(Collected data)
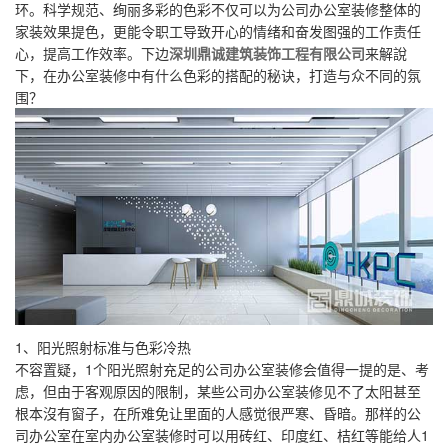
环。科学规范、绚丽多彩的色彩不仅可以为公司办公室装修整体的
家装效果提色，更能令职工导致开心的情绪和奋发图强的工作责任
心，提高工作效率。下边
深圳鼎诚建筑装饰工程有限公司
来解說
下，在办公室装修中有什么色彩的搭配的秘诀，打造与众不同的氛
围？
1、阳光照射标准与色彩冷热
不容置疑，1个阳光照射充足的公司办公室装修会值得一提的是、考
虑，但由于客观原因的限制，某些公司办公室装修见不了太阳甚至
根本沒有窗子，在所难免让里面的人感觉很严寒、昏暗。那样的公
司办公室在室内办公室装修时可以用砖红、印度红、桔红等能给人1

## Required action
Print exactly, and only, the lines from the line that contains "根本沒有窗子，在所难免让里面的人感觉很严寒、昏暗。那样的公" through the last line of the records.

## Solution to the exercise
根本沒有窗子，在所难免让里面的人感觉很严寒、昏暗。那样的公
司办公室在室内办公室装修时可以用砖红、印度红、桔红等能给人1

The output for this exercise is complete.